Homegrown Treasures Connects
Sitting the middle of Rusty Bladen's new album, "Homegrown Treaures", is a tune called "Molly's Song". It's a four-minute piece of music that tells the story of the disappearance of Molly Datillo, sung from the perspective of those who still live in her hometown: her mom, her friends, and people like Rusty, who simply knew of her because they are from the same small town - in this case, a historic piece of Indiana called Madison. If you have been there, you already know - it's a place full of buildings erected in the 1800's and still in use. There's a slower pace than someone from the city is used to, and residents (and their parents and grandparents) have lived there forever, or have moved and stayed because whatever magical reach to the past that exists in the southern Indiana town has pulled them in. Kind of how Homegrown Treasures unfolds: It draws you in and the reveals its best parts slowly.
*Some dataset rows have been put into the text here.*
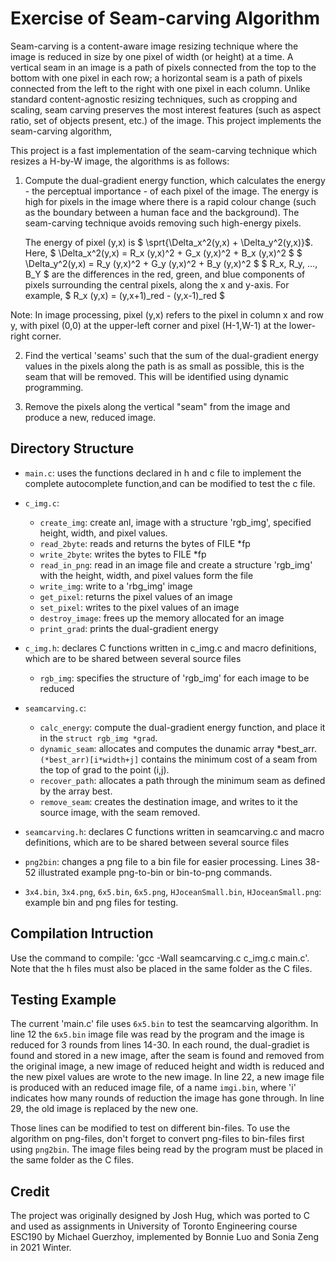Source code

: # Exercise of Seam-carving Algorithm

Seam-carving is a content-aware image resizing technique where the image is reduced in size by one pixel of width (or height) at a time. A vertical seam in an image is a path of pixels connected from the top to the bottom with one pixel in each row; a horizontal seam is a path of pixels connected from the left to the right with one pixel in each column. Unlike standard content-agnostic resizing techniques, such as cropping and scaling, seam carving preserves the most interest features (such as aspect ratio, set of objects present, etc.) of the image. 
This project implements the seam-carving algorithm, 

This project is a fast implementation of the seam-carving technique which resizes a H-by-W image, the algorithms is as follows:

1. Compute the dual-gradient energy function, which calculates the energy - the perceptual importance - of each pixel of the image. The energy is high for pixels in the image where there is a rapid colour change (such as the boundary between a human face and the background). The seam-carving technique avoids removing such high-energy pixels.
    
    The energy of pixel (y,x) is $ \sprt{\Delta_x^2(y,x) + \Delta_y^2(y,x)}$. 
    Here, $ \Delta_x^2(y,x) = R_x (y,x)^2 + G_x (y,x)^2 + B_x (y,x)^2 $
          $ \Delta_y^2(y,x) = R_y (y,x)^2 + G_y (y,x)^2 + B_y (y,x)^2 $
    $ R_x, R_y, ..., B_Y $ are the differences in the red, green, and blue components of pixels surrounding the central pixels, along the x and y-axis. For example, $ R_x (y,x) = (y,x+1)_red - (y,x-1)_red $

Note: In image processing, pixel (y,x) refers to the pixel in column x and row y, with pixel (0,0) at the upper-left corner and pixel (H-1,W-1) at the lower-right corner.


2. Find the vertical 'seams' such that the sum of the dual-gradient energy values in the pixels along the path is as small as possible, this is the seam that will be removed. This will be identified using dynamic programming.

3. Remove the pixels along the vertical "seam" from the image and produce a new, reduced image.


## Directory Structure

- `main.c`: uses the functions declared in h and c file to implement the complete autocomplete function,and can be modified to test the c file.

- `c_img.c`:
    - `create_img`: create anl, image with a structure 'rgb_img', specified height, width, and pixel values.
    - `read_2byte`: reads and returns the bytes of FILE *fp 
    - `write_2byte`: writes the bytes to FILE *fp
    - `read_in_png`: read in an image file and create a structure 'rgb_img' with the height, width, and pixel values form the file
    - `write_img`: write to a 'rbg_img' image
    - `get_pixel`: returns the pixel values of an image
    - `set_pixel`: writes to the pixel values of an image
    - `destroy_image`: frees up the memory allocated for an image
    - `print_grad`: prints the dual-gradient energy 

- `c_img.h`: declares C functions written in c_img.c and macro definitions, which are to be shared between several source files
    - `rgb_img`: specifies the structure of 'rgb_img' for each image to be reduced

- `seamcarving.c`:
    - `calc_energy`: compute the dual-gradient energy function, and place it in the `struct rgb_img *grad`.
    - `dynamic_seam`: allocates and computes the dunamic array *best_arr. `(*best_arr)[i*width+j]` contains the minimum cost of a seam from the top of grad to the point (i,j).
    - `recover_path`: allocates a path through the minimum seam as defined by the array best.
    - `remove_seam`: creates the destination image, and writes to it the source image, with the seam removed.

- `seamcarving.h`: declares C functions written in seamcarving.c and macro definitions, which are to be shared between several source files

- `png2bin`: changes a png file to a bin file for easier processing. Lines 38-52 illustrated example png-to-bin or bin-to-png commands.

- `3x4.bin`, `3x4.png`, `6x5.bin`, `6x5.png`, `HJoceanSmall.bin`, `HJoceanSmall.png`: example bin and png files for testing.



## Compilation Intruction

Use the command to compile: 'gcc -Wall seamcarving.c c_img.c main.c'. Note that the h files must also be placed in the same folder as the C files. 


## Testing Example

The current 'main.c' file uses `6x5.bin` to test the seamcarving algorithm. In line 12 the `6x5.bin` image file was read by the program and the image is reduced for 3 rounds from lines 14-30. In each round, the dual-gradiet is found and stored in a new image, after the seam is found and removed from the original image, a new image of reduced height and width is reduced and the new pixel values are wrote to the new image. In line 22, a new image file is produced with an reduced image file, of a name `imgi.bin`, where 'i' indicates how many rounds of reduction the image has gone through. In line 29, the old image is replaced by the new one. 

Those lines can be modified to test on different bin-files. To use the algorithm on png-files, don't forget to convert png-files to bin-files first using `png2bin`. The image files being read by the program must be placed in the same folder as the C files. 


## Credit

The project was originally designed by Josh Hug, which was ported to C and used as assignments in University of Toronto Engineering course ESC190 by Michael Guerzhoy, implemented by Bonnie Luo and Sonia Zeng in 2021 Winter.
An acoustic guitar-driven live recording of a show taped at former John Mellencamp bass player Toby Myers' studio in Nashville, Indiana, Rusty invited 100 fans and friends to fill space up. But the crowd isn't what keeps you listening. It's the songs that reflect and embelish on what it is like to live someplace for a long time, and develop deep connections. Not just "Molly's Song", which is a 12-string masterwork of capturing a heartbreaking situation, but also the summertime romp that is "Cumberland Lake", telling the story of a boat trip where a bunch of friends end up drinking extra-strong margarita's, Woody throws on a red bikini top, and a girl ends the night by jumping naked into the water. You can feel their connection - these are people who have become close through years of growing up as neighbors and friends.
The records is divided almost equally between fun tunes and the more serious stuff. "Warm Cup of Coffee" which leads off the album, captures the essence of the ten songs that will come after. The perspective is a weary, emphethetic guy. He's not really given up; instead more likely still has questions that maybe no one ever finds answers to.
The music is Rusty's bright, slightly-or-more southern-accented voice, a forceful rhythm guitar, ample harmonica and even a kazoo used effectively on a pair of songs, including the final cut, "Diggin' Folk Music", on which he runs through a list of his favorite folk singers, from Woody and Arlo Guthrie, Steve Goodman, Pete Seeger, to Neil Young, John Prine and Todd Snider.
If you've seen Rusty's live shows over the past 20 years, this album reminds you why he's one of the best at what he does: rock and roll folk music from the Indiana guy.He's never been a musician who was going to go to LA and make a splash. He hasn't even moved to Bloomington or Indianapolis. He's in Madison, Indiana, and ain't ever leaving. That perspective - and a collection of songs that feel like they are from someplace real, make this album essential for a listener who calls themselves an Americana music fan.